Fantasy Films Draw their lifeblood from Austin
For the last year, my husband has spent his Saturdays helping friends build a 9-foot copy of the TARDIS time-traveling spaceship from the BBC’s “Doctor Who” TV series. To the uninitiated, it looks like a 1960s British police call box. Yet to the science-fiction uber-geek, it’s the equivalent of a hot-rod sports car for transversing the universe.
This construction project isn’t out of character. Our tiny house boasts stacks of anime DVDs, vintage Dungeons & Dragons games and shelves stuffed with dusty comic books. Hubby’s version of male bonding is a fantasy board game, where, if you play your cards right, you might spend the day as an elf.
So, when I first started proclaiming that Austin’s movie scene was a hotbed of fantasy, horror and science–fiction genre films, I wondered whether my home life skewed my perspective. After all, taking your morning banana out of a skull-shaped fruit bowl must weigh on the subconscious.
Yet, as this year’s South by Southwest Film Festival lineup illustrates, Austin creates and supports the sci-fi, horror and fantasy communities with remarkable devotion. After all, Austin can boast that Robert Rodriguez and Quentin Tarantino recently shot their B-movie inspired “Grindhouse” double–feature here. Richard Linklater made his sci-fi film “A Scanner Darkly” here, while Mike Judge used Austin Studios for “Idiocracy,” a comedy set 500 years in the future.
Then there’s the SXSW film I’m most looking forward to — the locally made quasi-gothic love story “Elvis and Anabelle.” The film features unlicensed mortician Elvis falling in love with an only slightly dead Texas beauty queen. What could be sweeter?
Inspired by the intrepid heroines of countless horror films, I had to find out how this local enthusiasm for otherworldly films developed.
So I called Paul Alvarado-Dykstra, co-founder of Fantastic Fest, the ghoul-a-licious genre film love-in. He told me Austin loves genre films because of its residents’ collective geekiness. He said the area boasts many people working in creative fields such as advertising, technology, film and game-making. Together, these creative people form a geek critical mass.
Then I called Matt Dentler, a SXSW programmer, who agreed that Austinites love genre films.
“I think it’s absolutely true. Austin has created a whole community for that scene,” Dentler said. Part of Dentler’s explanation was demographic.
“Austin is a young town, the university in particular. Thousands of new residents coming in each year,” said Dentler, adding that genre films were great for the young and young at heart.
Hmmm, so geeks and young people are responsible. And where do you find the largest concentration of geeks and young people?
As a University of Texas alumna, I proudly reasoned that genre film appreciation must have originated at UT.
Under a full moon, I devised a UT geek divining rod out of two No. 2 pencils. The makeshift longhorn pointed me to UT’s Harry Ransom Center, the final resting place of rare books and manuscripts, including 35,000 volumes of science fiction.
That’s when I realized Austin’s genre appreciation must be caused by the vibrations emanating from Ransom Center materials.

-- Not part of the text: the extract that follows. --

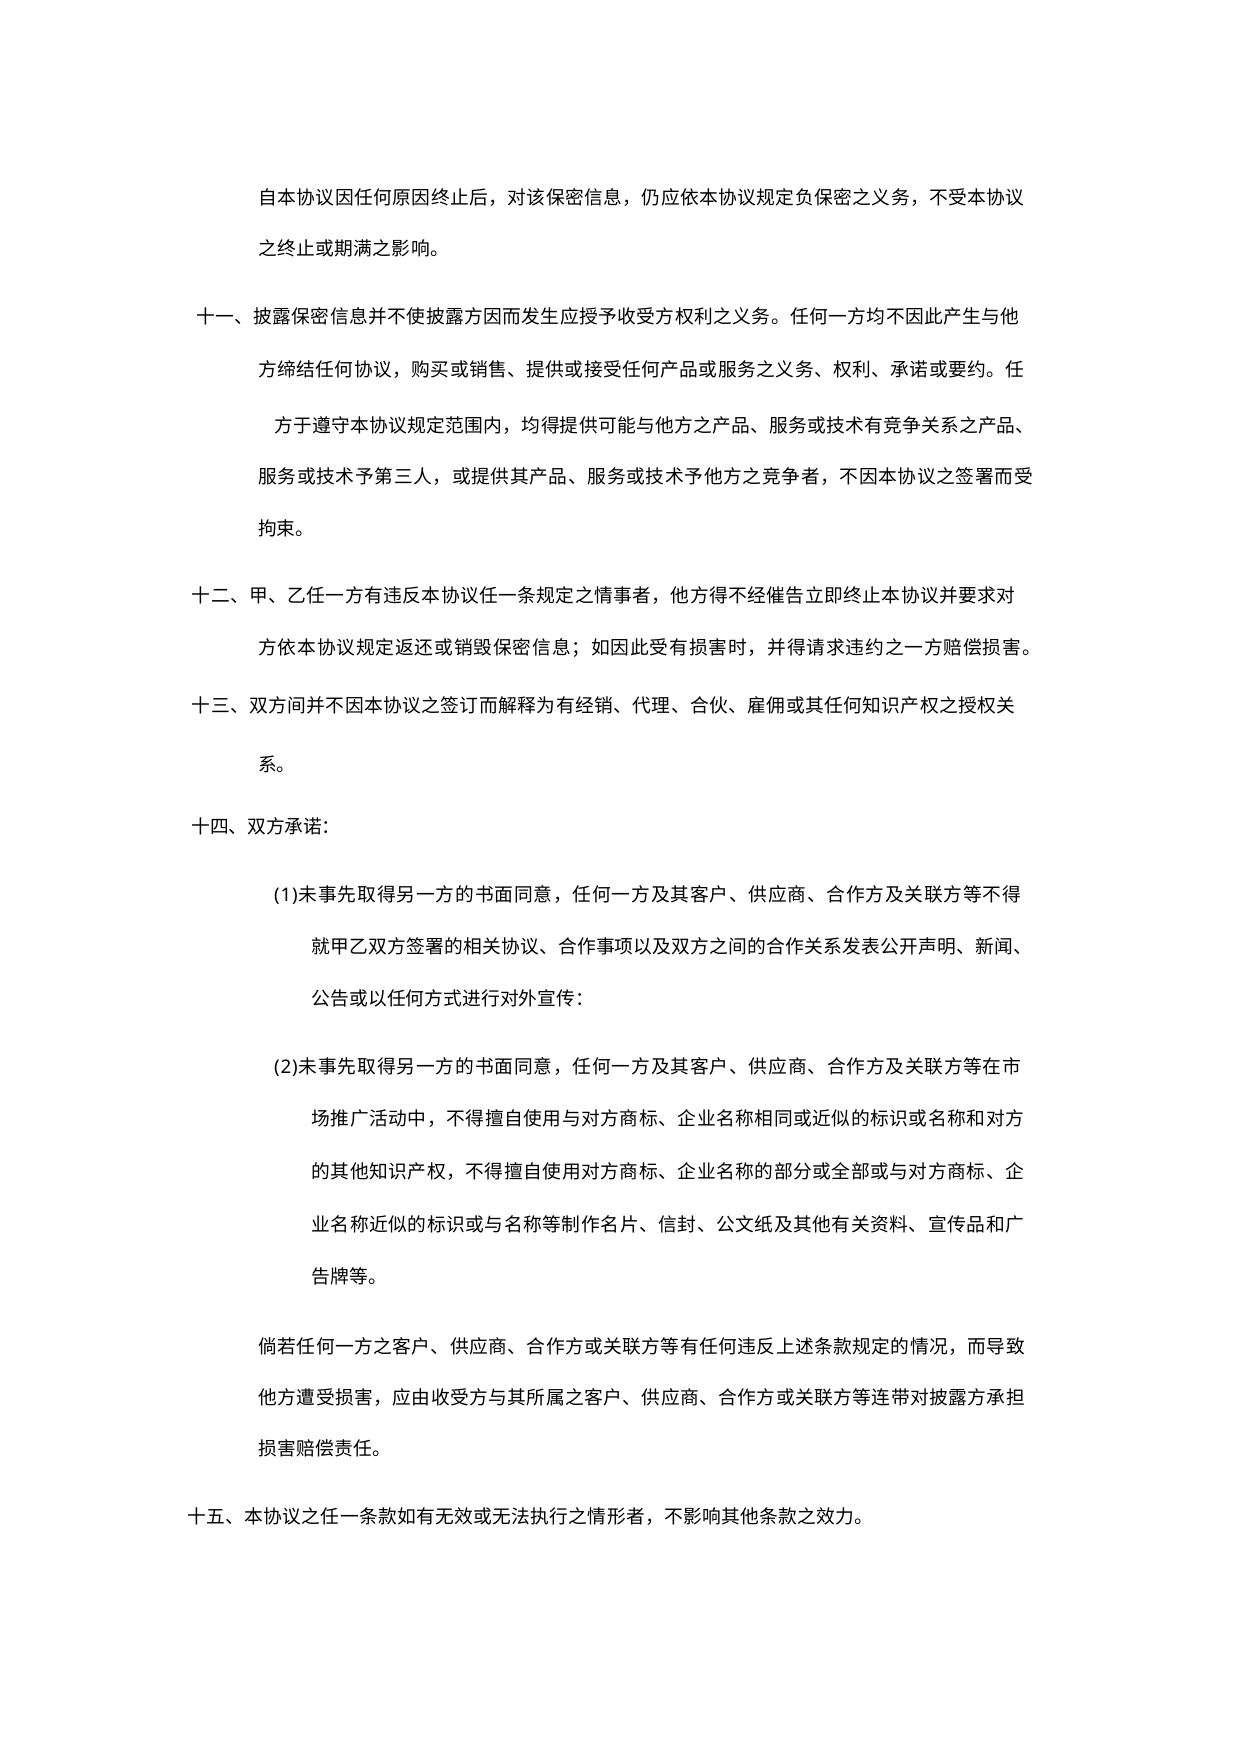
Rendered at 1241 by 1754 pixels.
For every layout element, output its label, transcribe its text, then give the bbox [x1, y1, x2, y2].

Just the collection of horror master Edgar Allan Poe must be generating megawatts of paranormal power. Poe-centric objects at the Ransom Center include a lock of his hair, his writing desk and first editions of most of his works. Throw in the center’s other, um, curiosities, such as the socks peeled off after Sherlock Holmes creator Sir Arthur Conan Doyle died, and you get serious paranormal potential.

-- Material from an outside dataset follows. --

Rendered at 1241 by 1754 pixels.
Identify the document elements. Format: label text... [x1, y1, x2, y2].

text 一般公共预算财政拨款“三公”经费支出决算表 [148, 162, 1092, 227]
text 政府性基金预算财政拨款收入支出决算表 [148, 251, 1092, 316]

I’m not alone in thinking these objects have massive mojo. The Ransom Center has restricted public access to Victorian occultist Aleister Crowley’s tarot cards to study-only, because of the number of patrons using his cards for a presumably enhanced reading.

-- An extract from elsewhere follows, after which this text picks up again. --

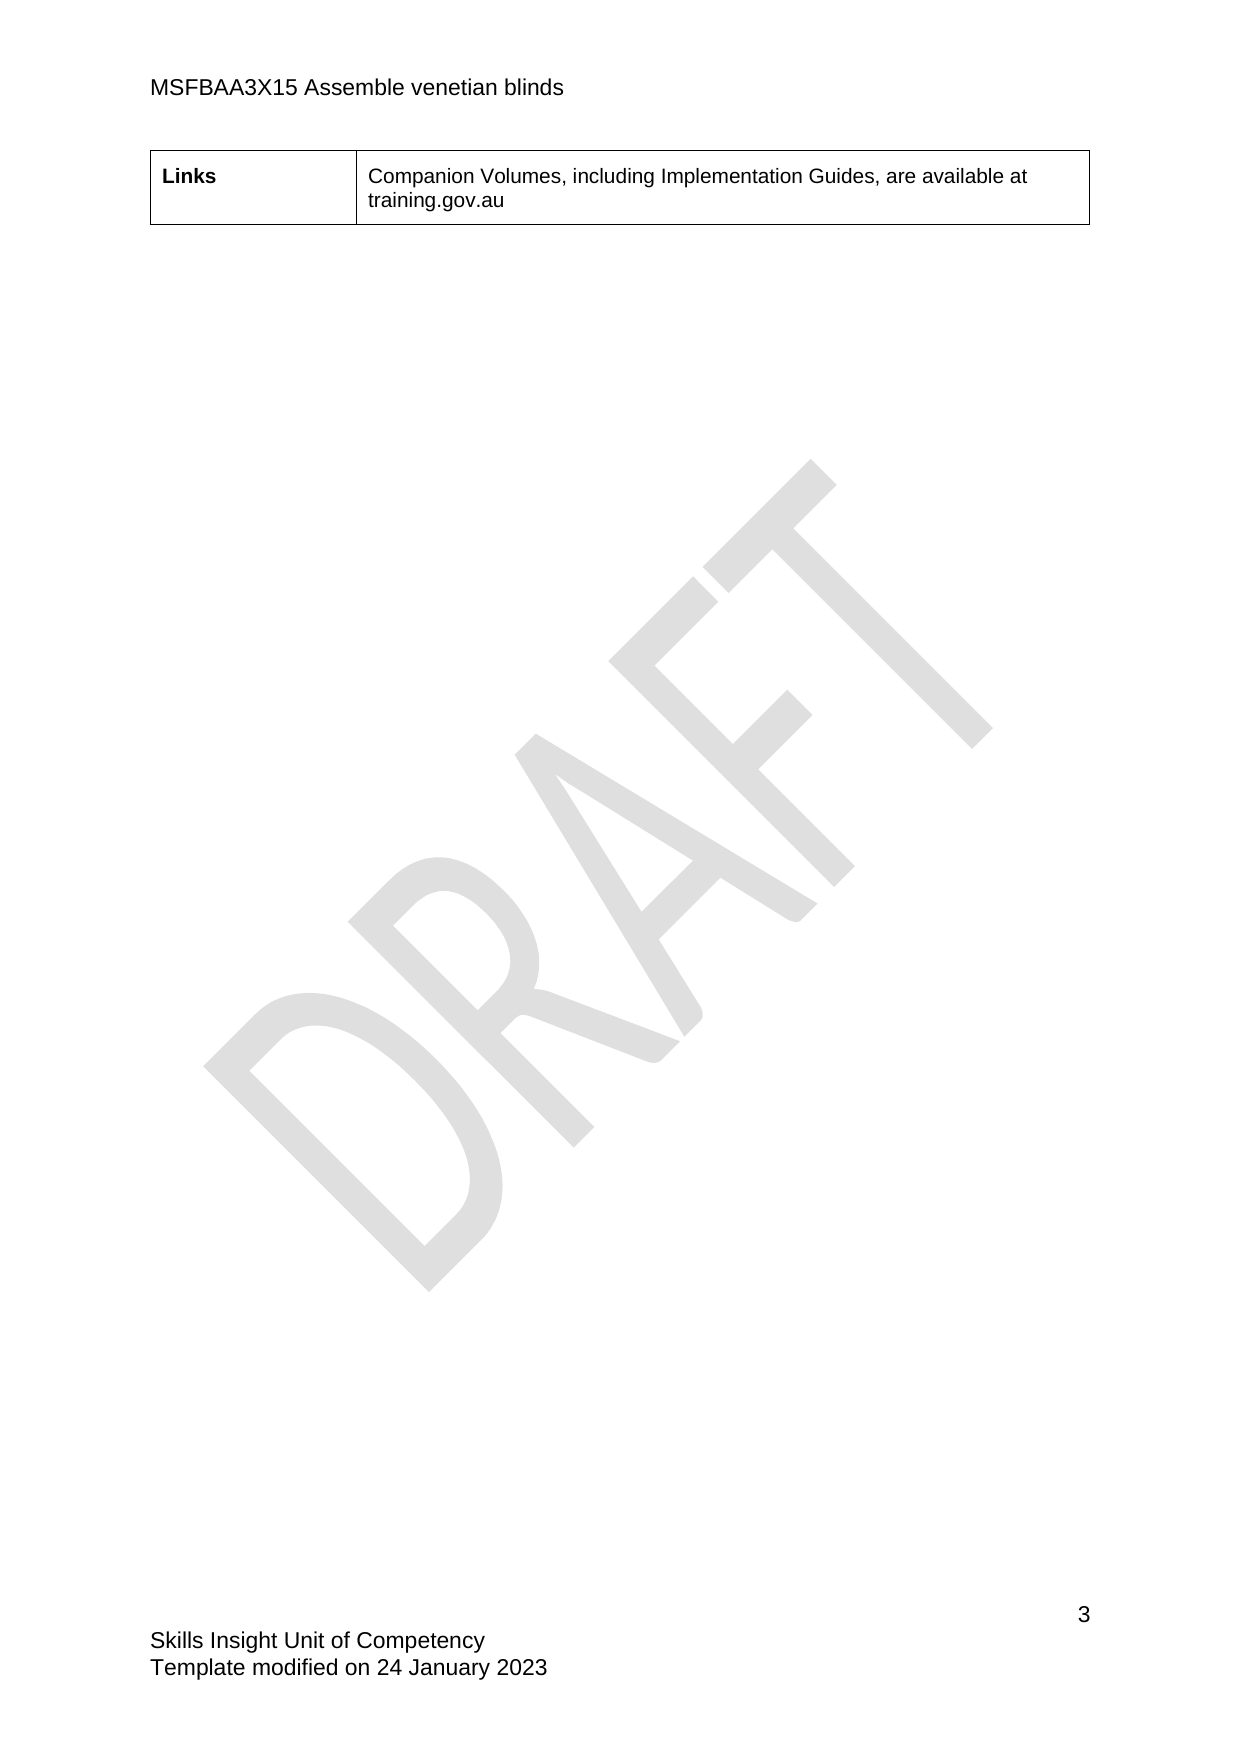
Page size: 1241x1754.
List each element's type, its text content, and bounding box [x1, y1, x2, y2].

table_header Companion Volumes, including Implementation Guides, are available at training.gov.au [357, 151, 1089, 224]
table_header Links [151, 151, 356, 224]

OK, maybe it’s far-fetched that Austin embraces otherworldly films because of UT’s collection of old papers and human hair. That’s OK, because SXSW is about fantasy — like the fantasy of a free downtown parking spot or that your band will be signed by a major label before you finish high school.
Personally, my SXSW fantasy is that the world premiere of “Undead or Alive: A Zomedy,” starring Saturday Night Live alum Chris Kattan, will be something to laugh with, not at. I guess Austin’s critical mass of geek-dom will be the judge.